The reporter at least had the wisdom to consult architect Chris Pickell on the building’s architecture, probably because it was Pickell who informed the town how expensive the retrofit would be. At the time, Pickell also thought the building was patterned after Ford’s Theatre, but he has since changed his mind, given the time frame.

Fords Theatre, 1865

Photo of Ford’s Theatre found on Wikipedia.

And yet, there is still room for doubt. The building originated as a Baptist Church and was purchased by John T. Ford in 1861, after the congregation had moved. He immediately began renovations, which included that straight gable front added to the peaked roof, which can be seen in this early photograph.

John C. Hopewell was a Philadelphia resident before settling in Flemington. He could easily have visited Washington, D.C. during the years the Baptists occupied the future theatre and gotten an idea for a future building. There is definitely a similarity if one ignores that straight gable. Hopewell’s building is more attractive to me, with its arched windows.

The Bank’s 1938 History

The article by Alan Painter that I have been referring to is probably the most notable early history of the Hunterdon Co. National Bank. It was published while the country was struggling to recover from the Great Depression. It is as if the history was published as a way to inspire confidence in the bank’s sound-worthiness.

The headline in the paper was “The Story of The Hunterdon County National Bank of Flemington,” and a subhead: “History of ‘The Old Bank’ Reveals Steady Leadership With Present Resources of More Than $4,000,000. Development of Hunterdon County National Bank Reflects Ideals of Pioneers Who Founded Institution in 1854.”

The bank followed up with its own version, publishing a booklet containing the text of Painter’s article along with several additional photographs. Its subtitle was “An Historical Sketch of the Institution and the Pioneers Whose Ideals Long Ago Placed ‘The Old Bank’ in a Position of Leadership in the Section It Has Served 85 Years.”

The inside cover of the booklet featured the bank officers for that year: George K. Large, president, E. W. Sutton, vice-president, Wm J. Kinnamon, cashier, H. H. Rittenhouse and C. W. Fouts, assistant cashiers. Directors were A. B. C. Bodine, Judiah Higgins, Wm J. Kinnamon, George K. Large, Edwin K. Large, D. H. Moreau, George N. Robinson, John Schenk and E. W. Sutton. Some very familiar names there, and given Mr. Large’s interest in local history, it is not surprising he would arrange to have one written for the bank.
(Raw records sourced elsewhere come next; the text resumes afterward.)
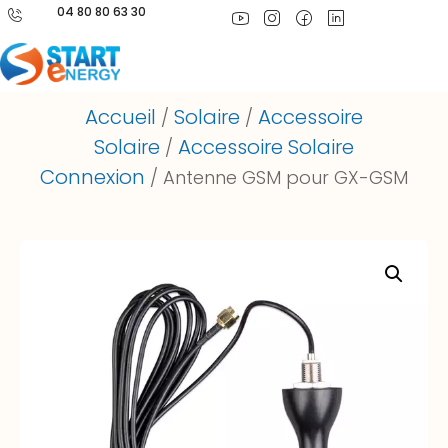
04 80 80 63 30
Accueil
Solaire
Accessoire
/
/
Solaire
Accessoire Solaire
/
Connexion
/ Antenne GSM pour GX-GSM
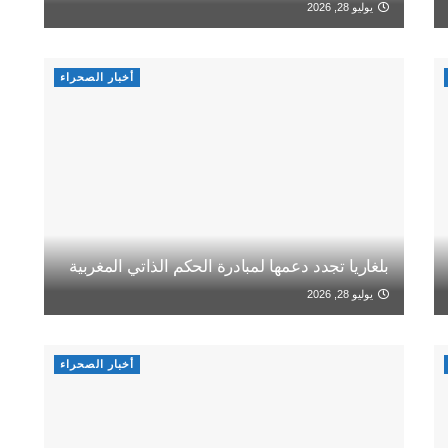
يوليو 28, 2026
أخبار الصحراء
بلغاريا تجدد دعمها لمبادرة الحكم الذاتي المغربية
يوليو 28, 2026
أخبار الصحراء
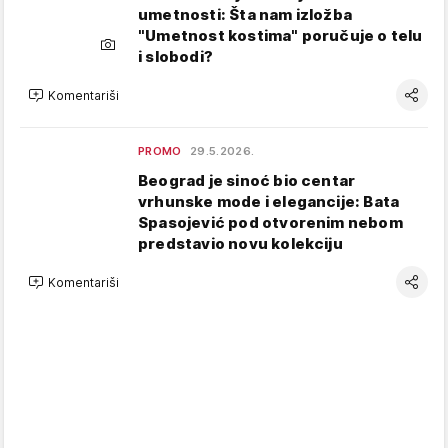
umetnosti: Šta nam izložba
"Umetnost kostima" poručuje o telu
i slobodi?
Komentariši
PROMO
29.5.2026.
Beograd je sinoć bio centar
vrhunske mode i elegancije: Bata
Spasojević pod otvorenim nebom
predstavio novu kolekciju
Komentariši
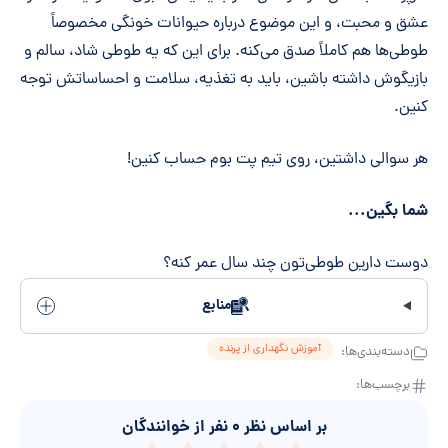
عشق و محبت، و این موضوع درباره حیوانات خونگی مخصوصاً
طوطی‌ها هم کاملاً صدق می‌کنه. برای این که یه طوطی شاد، سالم و
بازیگوش داشته باشین، باید به تغذیه، سلامت و احساساتش توجه
کنین.
هر سوالی داشتین، روی تیم پت بوم حساب کنین!
شما بگین...
دوست دارین طوطی‌تون چند سال عمر کنه؟
منابع
آموزش نگهداری از پرنده
دسته‌بندی‌ها:
برچسب‌ها:
بر اساس نظر
۰
نفر از خوانندگان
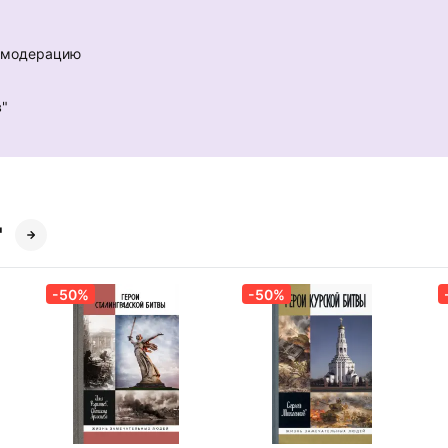
е модерацию
в"
"
-50%
-50%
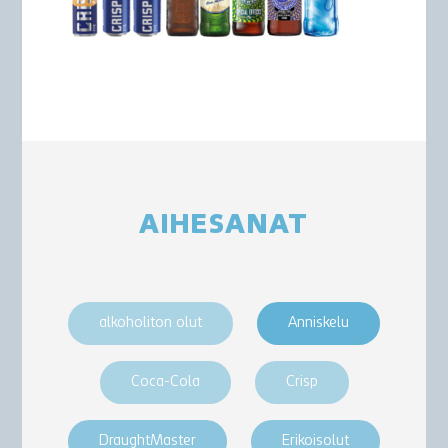
AIHESANAT
alkoholiton olut
Anniskelu
Coca-Cola
Crisp
DraughtMaster
Erikoisolut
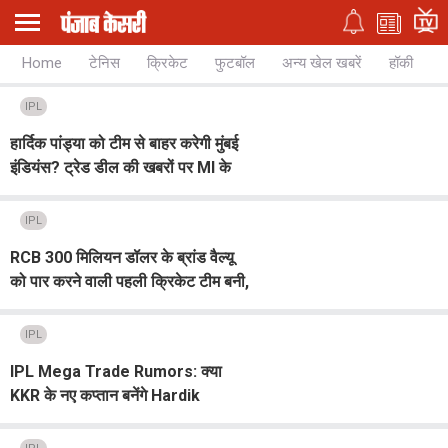
Home
टेनिस
क्रिकेट
फुटबॉल
अन्य खेल खबरें
हॉकी
च
IPL
हार्दिक पांड्या को टीम से बाहर करेगी मुंबई
इंडियंस? ट्रेड डील की खबरों पर MI के
प्रवक्ता ने तोड़ी चुप्पी
IPL
RCB 300 मिलियन डॉलर के ब्रांड वैल्यू
को पार करने वाली पहली क्रिकेट टीम बनी,
अन्य IPL टीमों की स्थिति भी देखें
IPL
IPL Mega Trade Rumors: क्या
KKR के नए कप्तान बनेंगे Hardik
Pandya? ट्रेड की अटकलें हुई तेज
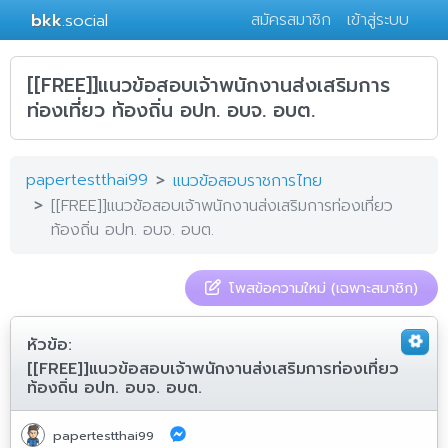
bkk
.social
สมัครสมาชิก
เข้าสู่ระบบ
[[FREE]]แนวข้อสอบเจ้าพนักงานส่งเสริมการ
ท่องเที่ยว ท้องถิ่น อปท. อบจ. อบต.
papertestthai99
แนวข้อสอบราชการไทย
[[FREE]]แนวข้อสอบเจ้าพนักงานส่งเสริมการท่องเที่ยว
ท้องถิ่น อปท. อบจ. อบต.
โพสข้อความใหม่ (เฉพาะสมาชิก)
หัวข้อ:
[[FREE]]แนวข้อสอบเจ้าพนักงานส่งเสริมการท่องเที่ยว
ท้องถิ่น อปท. อบจ. อบต.
papertestthai99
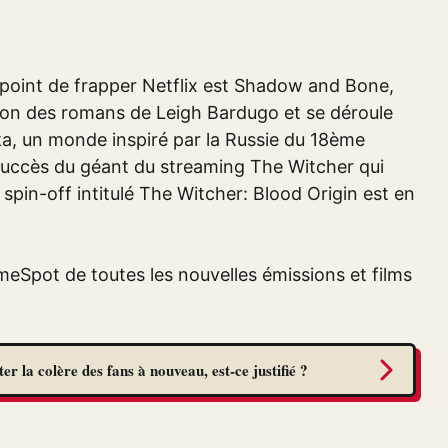
e point de frapper Netflix est Shadow and Bone,
ptation des romans de Leigh Bardugo et se déroule
ka, un monde inspiré par la Russie du 18ème
e à succès du géant du streaming The Witcher qui
 spin-off intitulé The Witcher: Blood Origin est en
meSpot de toutes les nouvelles émissions et films
r la colère des fans à nouveau, est-ce justifié ?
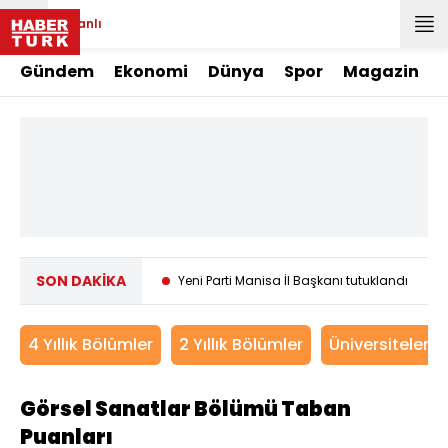
Canlı
Gündem
Ekonomi
Dünya
Spor
Magazin
SON DAKİKA
e bir gemimizi hedef aldı
Yeni Parti Manisa İl Başkanı tutuklandı
H
4 Yıllık Bölümler
2 Yıllık Bölümler
Üniversitelerin
Görsel Sanatlar Bölümü Taban
Puanları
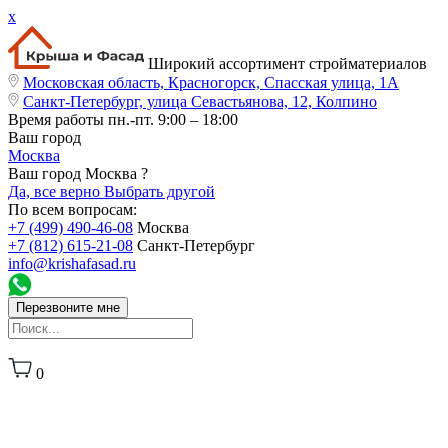
x
Широкий ассортимент стройматериалов
Московская область, Красногорск, Спасская улица, 1А
Санкт-Петербург, улица Севастьянова, 12, Колпино
Время работы
пн.-пт. 9:00 – 18:00
Ваш город
Москва
Ваш город Москва ?
Да, все верно
Выбрать другой
По всем вопросам:
+7 (499) 490-46-08
Москва
+7 (812) 615-21-08
Санкт-Петербург
info@krishafasad.ru
Перезвоните мне
0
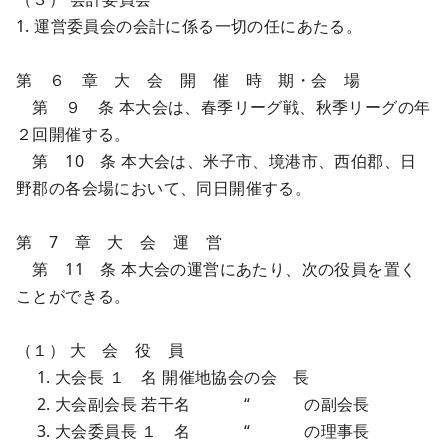
1. 運営委員会の会計に係る一切の任にあたる。
第 ６ 章 大 会 開 催 時 期・会 場
第 ９ 条 本大会は、春季リーグ戦、秋季リーグの年
２回開催する。
第 10 条 本大会は、米子市、境港市、西伯郡、日
野郡の各会場において、同日開催する。
第 7 章 大 会 運 営
第 11 条 本大会の運営にあたり、次の役員を置く
ことができる。
（１） 大 会 役 員
1. 大会長 １ 名 開催地協会の会 長
2. 大会副会長 若干名 “ の副会長
3. 大会委員長 １ 名 “ の理事長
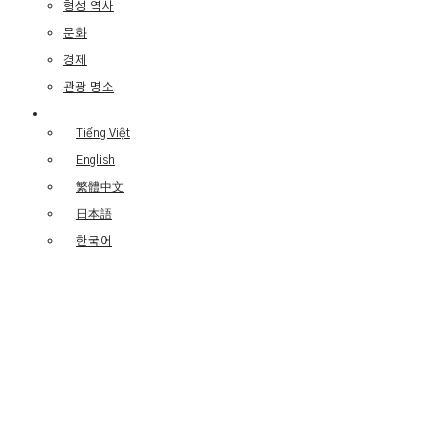
형성 역사
문화
경제
관광 명소
Tiếng Việt
English
繁體中文
日本語
한국어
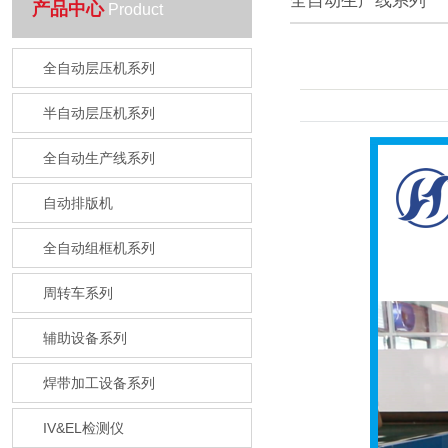
全自动生产线系列
产品中心
Product
全自动层压机系列
半自动层压机系列
全自动生产线系列
自动排版机
全自动组框机系列
周转车系列
辅助设备系列
焊带加工设备系列
IV&EL检测仪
It provides far more detail than I can include here.4

One thing this booklet points out that I have neglected—the HCNB is technically not Flemington’s first bank, as there were two earlier banks that attempted to organize but failed—one, “The Tradesmen’s Bank” with Charles T. Cromwell as president, and the other the “Bank of North America,” L. I. Merriam, president. Despite their ambitions, they never went into operation.

In searching for information about the bank online, I discovered that the Hunterdon County National Bank did not stop printing currency until 1935. The bank itself lasted 128 years, from 1855 to 1983, when it was merged with First Fidelity Bank in 1983.

As for the building’s future, thankfully its façade will be preserved in the major renovation that is already underway. Unfortunately, that spacious third floor will not be renovated but converted into residential space.5


  1. Hunterdon Republican, Oct. 20, 1870.
  2. Hunterdon Gazette, June 20, 1866.
  3. Hunterdon Republican, June 23, 1870.
  4. For those who are curious, please ask the Librarian at the Hunterdon Co. Historical Society for a copy. It has also been made into a .pdf.